Overview
This project implements a feed-forward neural network from scratch using NumPy, with a modular architecture designed for transparency, reproducibility, and hardware constraint analysis. The design prioritizes inspectability over raw performance, making it ideal for educational purposes and systems-level experimentation.
The architecture is deliberately CPU-oriented and single-threaded to simplify reproducibility and expose system-level trade-offs without distributed training complexity.
Core Components
The architecture follows a layered, composable design that separates concerns across multiple modules:
Model Layer (model.py)
The NeuralNetworkModel class is the central orchestrator that manages the forward pass, backpropagation, and training loop.
class NeuralNetworkModel :
def __init__ ( self , layer_sizes , activations , l2_lambda = 0.0 , dropout_rate = 0.0 , precision_config = None ):
if len (layer_sizes) < 2 :
raise ValueError ( "layer_sizes must include input and output sizes" )
if len (activations) != len (layer_sizes) - 1 :
raise ValueError ( "activations must match number of layers minus one" )
self .config = DEFAULT_CONFIG if precision_config is None else precision_config
self .train_dtype = np.dtype( self .config.train_dtype)
self .infer_precision = self .config.infer_precision
self .int8_clip_value = int ( self .config.int8_clip_value)
self .seed = int ( self .config.seed)
self .layer_sizes = layer_sizes
self .activations = activations
self .l2_lambda = l2_lambda
self .dropout_rate = dropout_rate
self .rng = np.random.default_rng( self .seed)
self .layers = [
DenseLayer(layer_sizes[i], layer_sizes[i + 1 ], rng = self .rng, dtype = self .train_dtype)
for i in range ( len (layer_sizes) - 1 )
]
self .a_values = []
self .a_raw_values = []
self .dropout_masks = []
Key responsibilities:
Layer instantiation and parameter initialization
Precision configuration management
Forward and backward pass coordination
Training loop with early stopping and validation
Model persistence (save/load weights)
Dense Layer (layers.py)

Given records ::
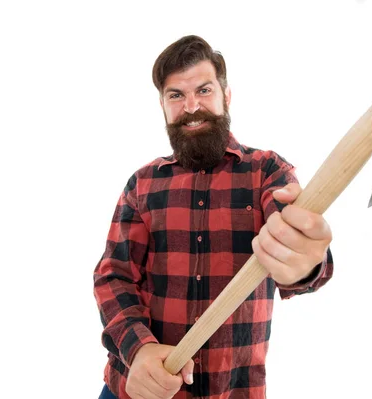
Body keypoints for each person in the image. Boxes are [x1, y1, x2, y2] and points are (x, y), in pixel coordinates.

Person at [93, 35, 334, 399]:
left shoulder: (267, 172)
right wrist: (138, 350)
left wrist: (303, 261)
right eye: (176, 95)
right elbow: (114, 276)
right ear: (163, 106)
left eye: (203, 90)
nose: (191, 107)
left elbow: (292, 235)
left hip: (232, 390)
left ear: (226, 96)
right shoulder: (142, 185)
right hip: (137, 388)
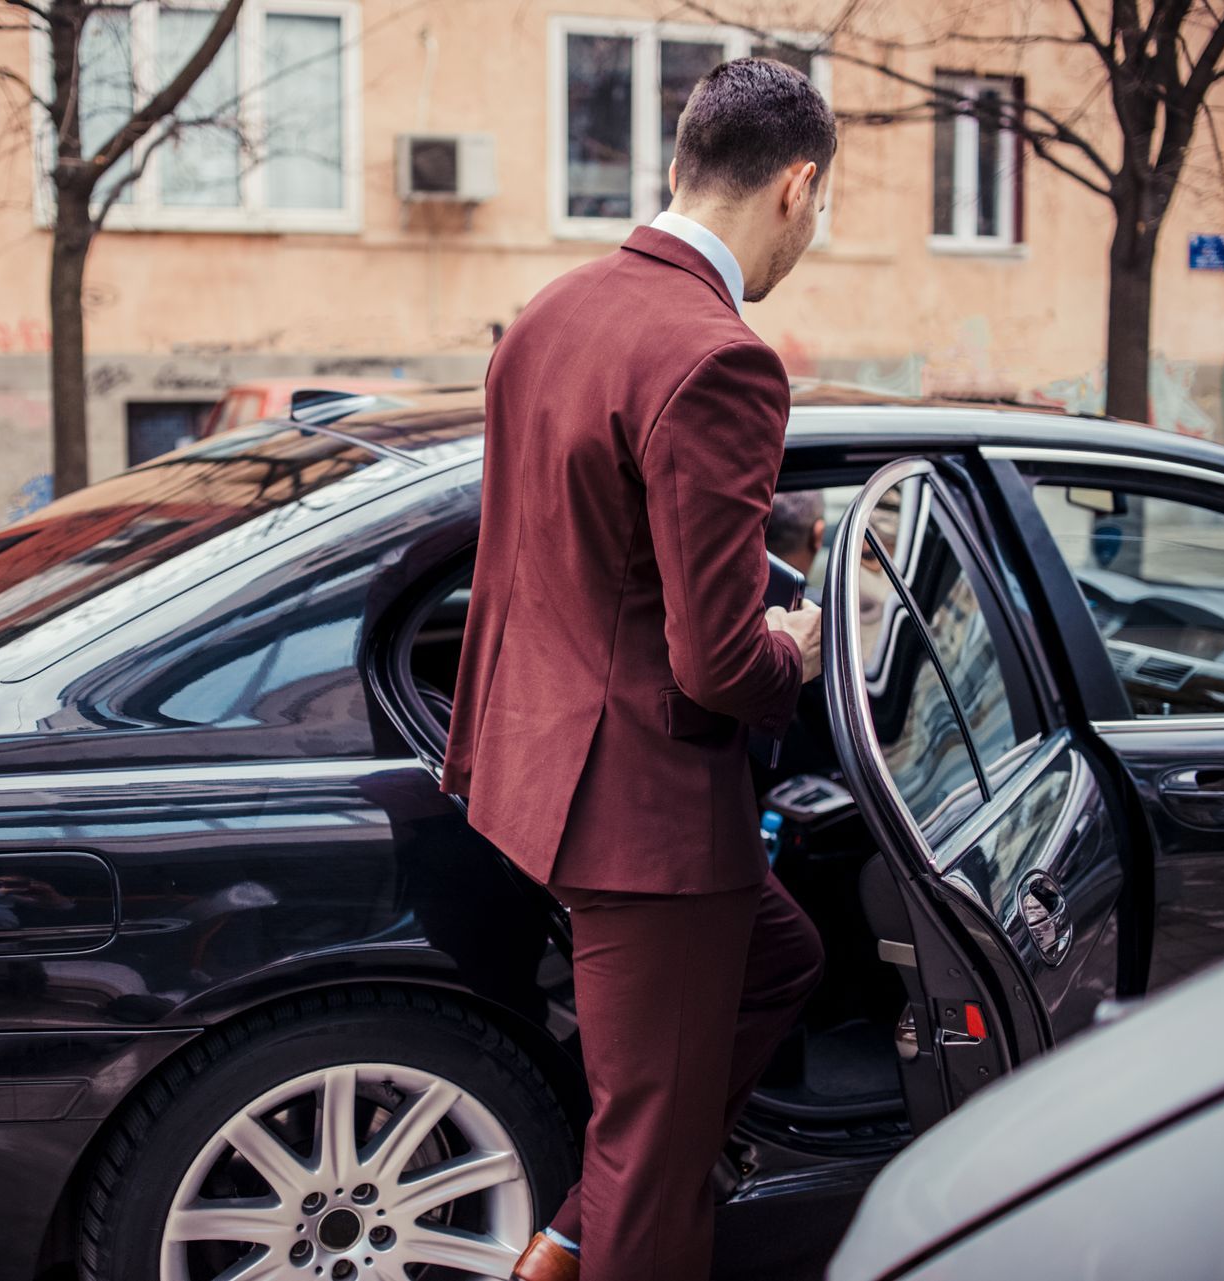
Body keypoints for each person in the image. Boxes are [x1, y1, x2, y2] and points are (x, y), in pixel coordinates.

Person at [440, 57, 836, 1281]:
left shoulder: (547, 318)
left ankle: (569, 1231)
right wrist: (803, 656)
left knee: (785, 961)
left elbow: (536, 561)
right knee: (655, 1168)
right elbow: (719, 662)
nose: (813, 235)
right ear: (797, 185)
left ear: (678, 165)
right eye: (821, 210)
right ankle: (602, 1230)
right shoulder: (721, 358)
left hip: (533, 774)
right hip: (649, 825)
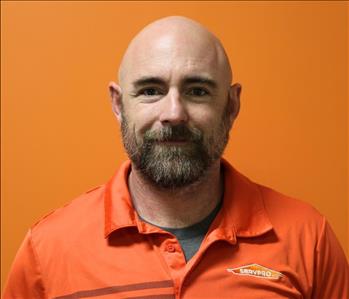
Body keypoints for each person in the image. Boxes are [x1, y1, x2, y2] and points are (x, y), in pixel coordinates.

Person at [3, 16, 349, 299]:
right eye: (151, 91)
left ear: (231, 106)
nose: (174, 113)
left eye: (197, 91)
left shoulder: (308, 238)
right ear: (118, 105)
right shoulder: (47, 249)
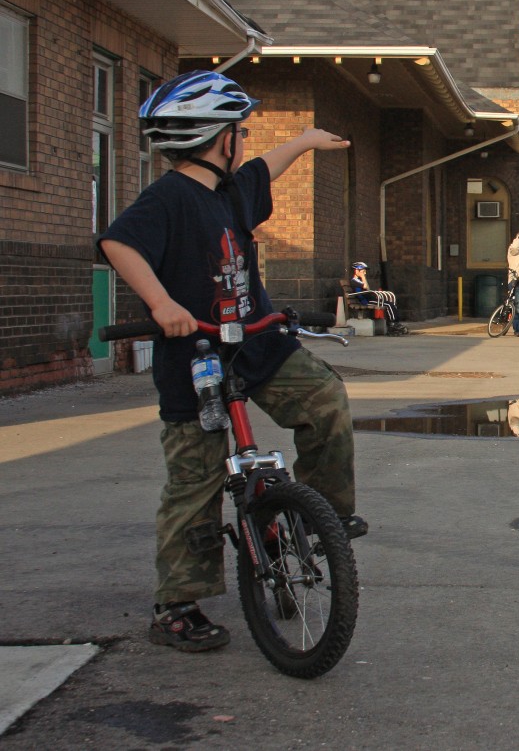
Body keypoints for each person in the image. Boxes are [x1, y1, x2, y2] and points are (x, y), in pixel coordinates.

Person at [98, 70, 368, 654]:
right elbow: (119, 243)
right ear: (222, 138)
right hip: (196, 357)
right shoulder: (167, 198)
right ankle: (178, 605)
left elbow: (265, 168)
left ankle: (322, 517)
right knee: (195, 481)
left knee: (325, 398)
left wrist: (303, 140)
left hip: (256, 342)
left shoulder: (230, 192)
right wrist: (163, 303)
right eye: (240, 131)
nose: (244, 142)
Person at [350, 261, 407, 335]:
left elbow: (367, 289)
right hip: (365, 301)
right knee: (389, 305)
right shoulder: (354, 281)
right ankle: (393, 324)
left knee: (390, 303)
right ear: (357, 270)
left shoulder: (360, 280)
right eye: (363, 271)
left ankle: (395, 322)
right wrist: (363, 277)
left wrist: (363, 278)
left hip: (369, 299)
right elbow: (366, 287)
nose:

List of tasks ::
[1] According to the neural network overview, which class manages the forward pass, backpropagation, and training loop?
[2] Rewrite the paragraph of the neural network overview that begins "This project implements" as a short bulleted list that keeps its main facts.
[3] Copy out the part of the neural network overview between "self .config = DEFAULT_CONFIG" and "(layer_sizes) - 1 )", inclusive.

Solutions to each task ::
[1] The NeuralNetworkModel class.

[2]
- Implements a feed-forward neural network from scratch using NumPy
- Uses a modular architecture built for transparency, reproducibility, and hardware constraint analysis
- Puts inspectability ahead of raw performance
- Suited to educational purposes and systems-level experimentation

[3]
self .config = DEFAULT_CONFIG if precision_config is None else precision_config
self .train_dtype = np.dtype( self .config.train_dtype)
self .infer_precision = self .config.infer_precision
self .int8_clip_value = int ( self .config.int8_clip_value)
self .seed = int ( self .config.seed)
self .layer_sizes = layer_sizes
self .activations = activations
self .l2_lambda = l2_lambda
self .dropout_rate = dropout_rate
self .rng = np.random.default_rng( self .seed)
self .layers = [
DenseLayer(layer_sizes[i], layer_sizes[i + 1 ], rng = self .rng, dtype = self .train_dtype)
for i in range ( len (layer_sizes) - 1 )